Dienstag, 26. Oktober 2010

Der Ohr Blog



‚Hilfe, unser Kind kann nicht hören!’


Erkenntnis der Hörbeeinträchtigung
Genussvoll schmatzt Sophie* an ihrer Mutter Brust. Da – ein Knall: Thomas*, der zweijährige Bruder von Sophie, hat einen Luftballon zerplatzen lassen. Das Mädchen zeigt sich unbeeindruckt, hält nicht inne, schaut nicht auf, auch nicht kurz, sondern widmet sich ausschliesslich seiner Ernährung. Ist Sophie sehr hungrig und müde?
Vielleicht. Die Vermutung wird zur Gewissheit, wenn Sophie, neugierig auf die Welt, in den nächsten Tagen prüfend ihren Kopf wendet, weil es klingelt oder das Telefon läutet. Natürlicherweise möchten wir Menschen fremden Geräuschen auf den Grund gehen. Und am Lebensanfang ist alles noch neu. Akustische Signale von Mutter, Vater und Bruder, von singenden Vögeln, bellenden Hunden, Radiostimmen, Kirchturmglocken und vielem anderem mehr lassen aufhorchen. Die Zuordnung hilft, die Welt zu erfahren und zu verstehen. Sophie ist noch weit entfernt von jenem bewussten Über- oder Weghören, das Erwachsene bei langweiligem Gerede oder aufdringlichen Werbesprüchen zu praktizieren versuchen.
Wenn Sophie dauerhaft auf Geräusche überhaupt nicht reagiert, besteht Verdacht auf Hörbeeinträchtigung. Sie könnte und sollte in Diagnosen kurz nach der Geburt erkannt werden. Dies gelingt nicht immer. Die alltägliche Beobachtung mit dem gesunden Menschenverstand muss im Interesse des Kindes zu Konsequenzen führen.

Diagnosen und Möglichkeiten der Therapie
Am Universitätsspital Zürich, beispielsweise, ermittelt ein Team aus Ärzten und Pädakustikern, ob ein Hörschaden gegeben ist, wenn ja, ob bei beiden Ohren und in welchem Grad. Liegt Schwerhörigkeit vor? Oder ist das Kind gehörlos?
Bei Resthörigkeit können moderne Hörgeräte viel bewirken. Sie verstärken die Schallwellen und erleichtern so zum Beispiel die Kommunikation. Voraussetzung dafür, dass jemand gern sein Gerät oder seine Geräte trägt, ist in technischer Hinsicht gute Anpassung oder Feinjustierung, mit der störende Nebengeräusche wie Pfeiftöne vermieden werden.
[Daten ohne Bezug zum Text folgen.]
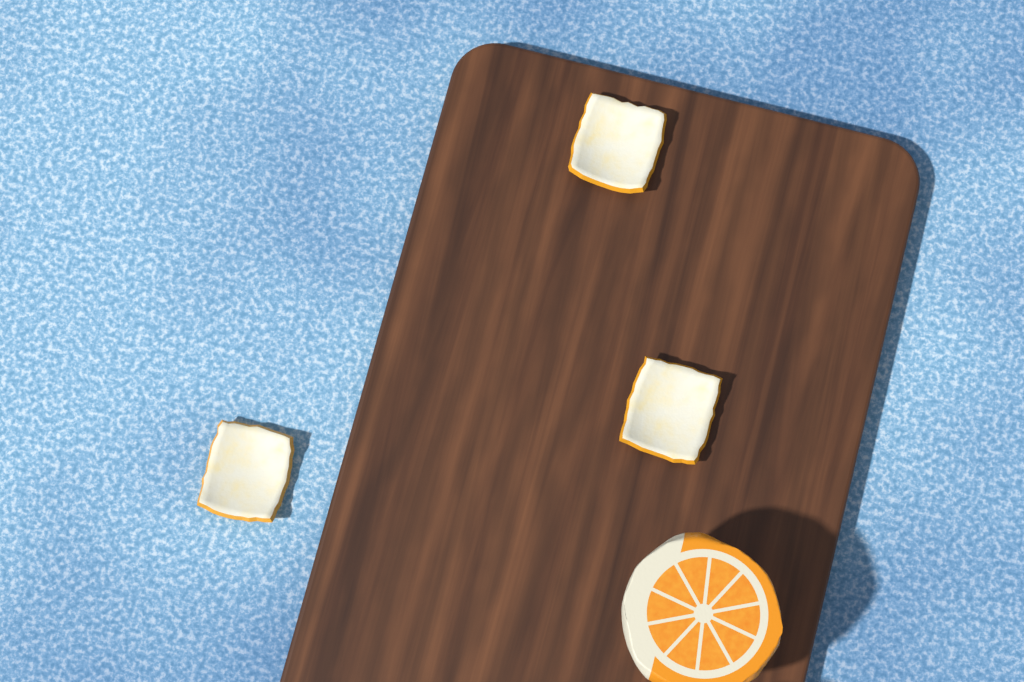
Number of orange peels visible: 3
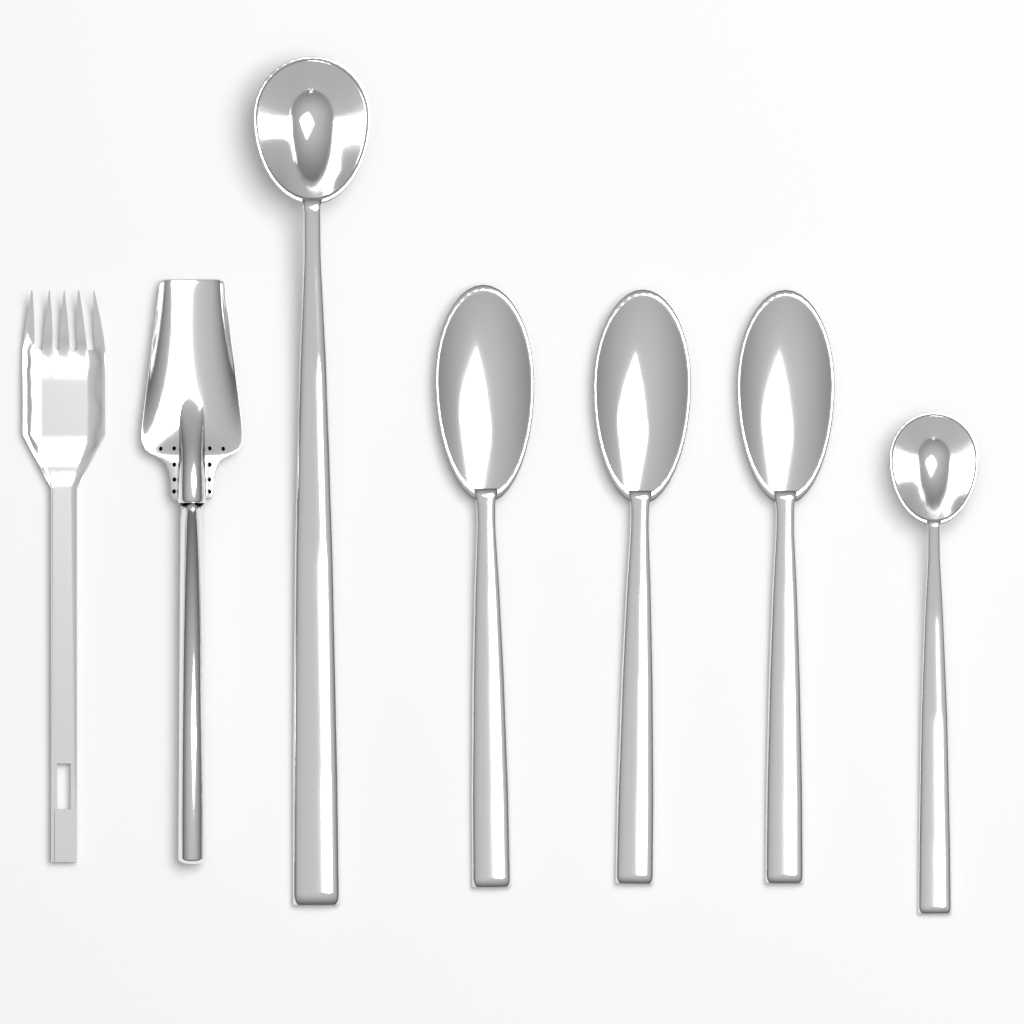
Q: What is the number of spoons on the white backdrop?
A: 3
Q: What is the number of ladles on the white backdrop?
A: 2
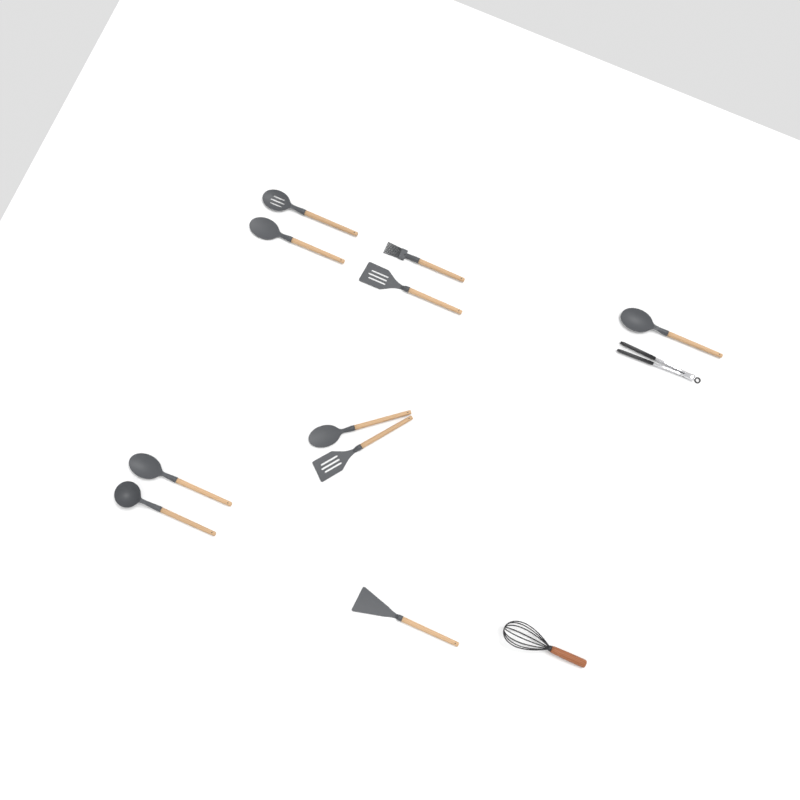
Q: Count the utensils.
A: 12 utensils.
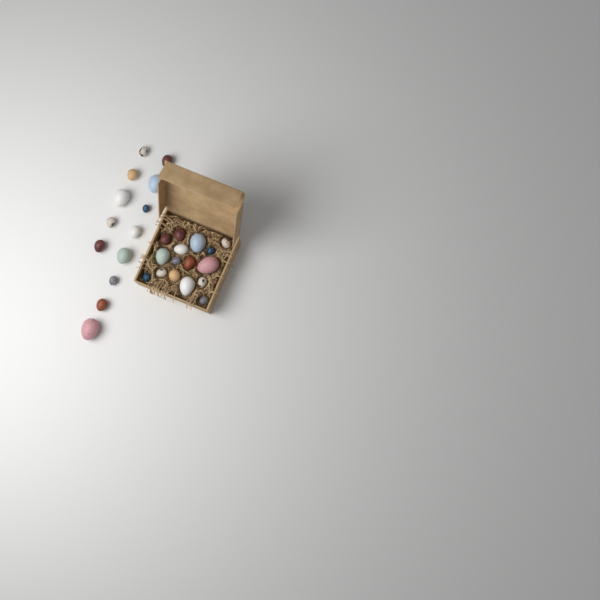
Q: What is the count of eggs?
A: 29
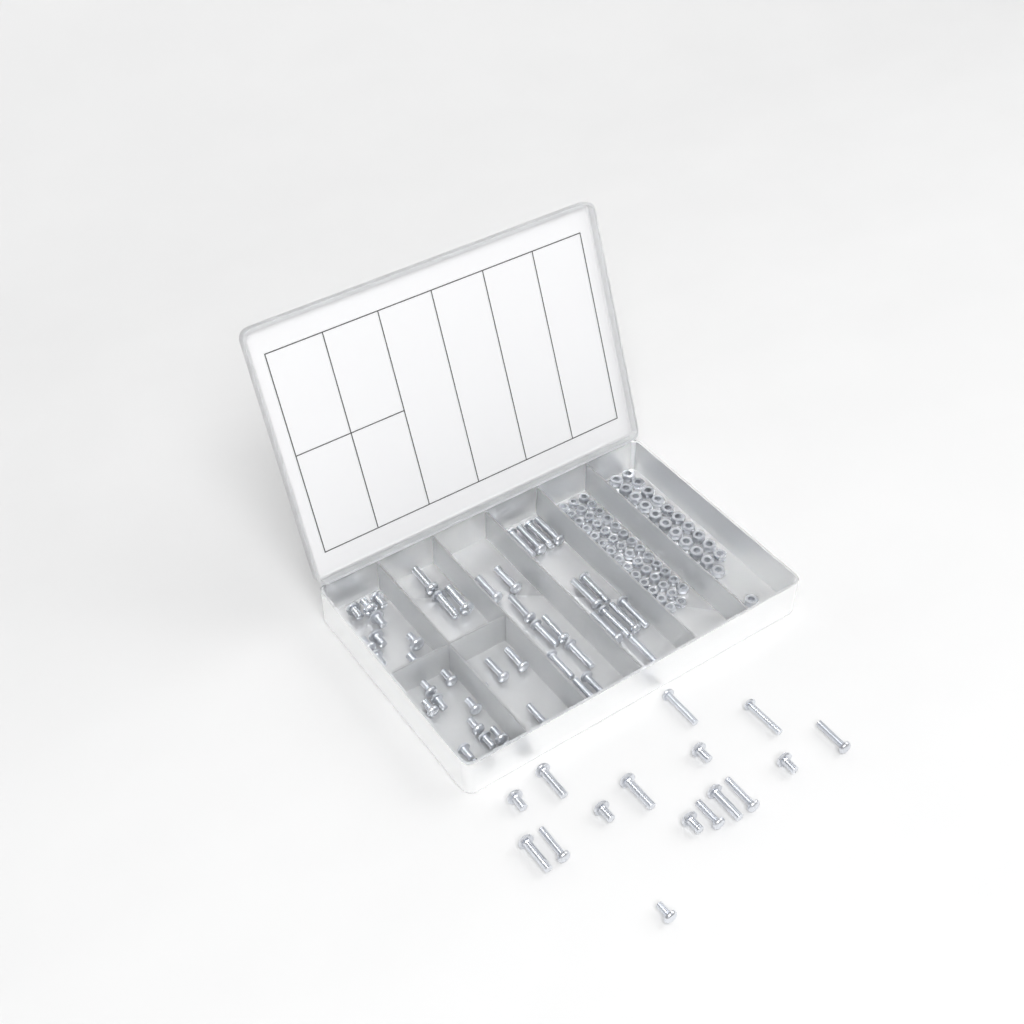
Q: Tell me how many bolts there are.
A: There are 65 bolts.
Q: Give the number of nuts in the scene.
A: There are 88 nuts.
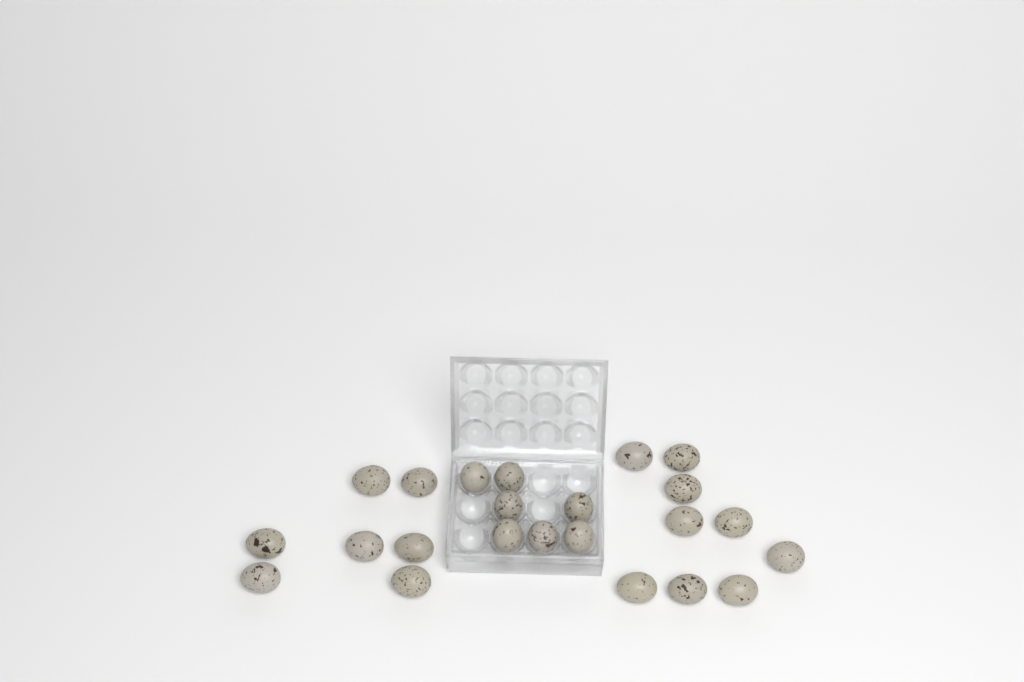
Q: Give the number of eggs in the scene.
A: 23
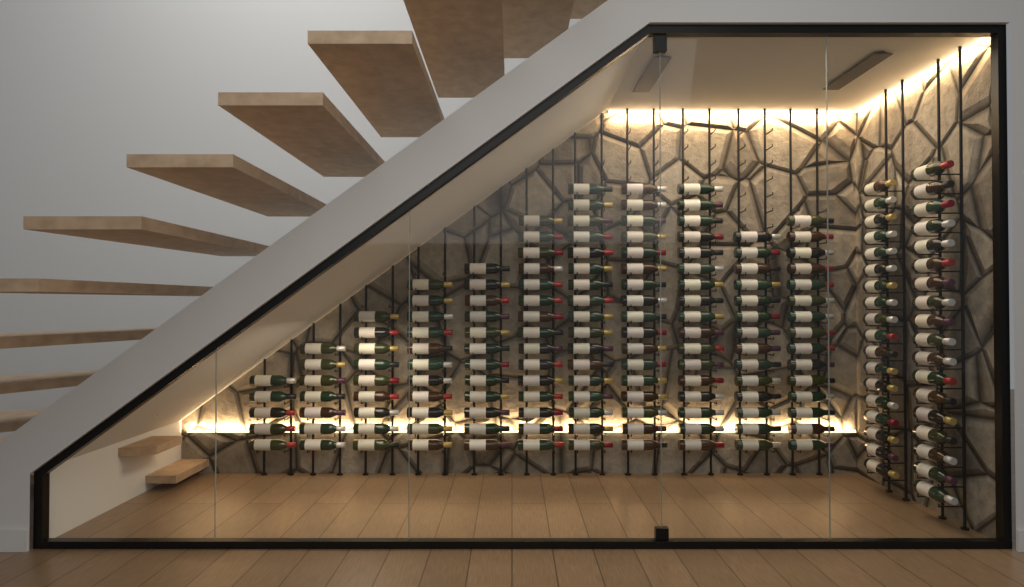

Bei Gehörlosigkeit erweist sich oft das Cochlea Implantat (CI) als zweckmässig. Es wird operativ an einem Ohr oder an beiden Ohren angebracht. Das CI überträgt die Töne direkt an die Nerven im Hirn. Dieses speichert die akustischen Signale und befähigt Menschen, erkannte Töne zu deuten und die Muttersprache zu erlernen. Wer erst im Primarschulalter ein CI erhält, startet beim Hören mit Rückstand, kann freilich viel aufholen und gar eigenständig musizieren. Wer gehörlos geboren ist und erst als Heranwachsender ein CI erhält, hat kaum eine Chance auf differenzierten umfangreichen Spracherwerb. Erleidet ein Teenager oder noch älterer Mensch mit ursprünglich normalem Gehör einen Hörverlust, etwa durch Unfall oder Schock, und wird danach mit CI ausgerüstet, so vermag das Hirn auf die in der Kindheit gespeicherten Daten zurückzugreifen. Es kann das beispielhaft genannte Bellen eines Hundes recht schnell wieder zuordnen.
Ausblick

Mithilfe moderner Medizin, Technik und Lernmethoden können gehörlos Geborene ihre Beeinträchtigung weitgehend auffangen. Sophie wird genussvoll einem Konzert lauschen. Bei einer Bewerbung als Telefonistin wäre sie nicht Favoritin.
Sophie benötigt viel Charakter- und Willensstärke und Kraft, um dieses Ziel zu
erreichen. Ihr sind liebevolle Mitmenschen zu wünschen.
*Die Namen sind frei erfunden.
© Susi Ungricht, Oberglatt, ist langjährig erfahrene Audiopädagogin. Sie ist
Mutter einer erwachsenen Tochter mit Cochlea Implantat an beiden Ohren.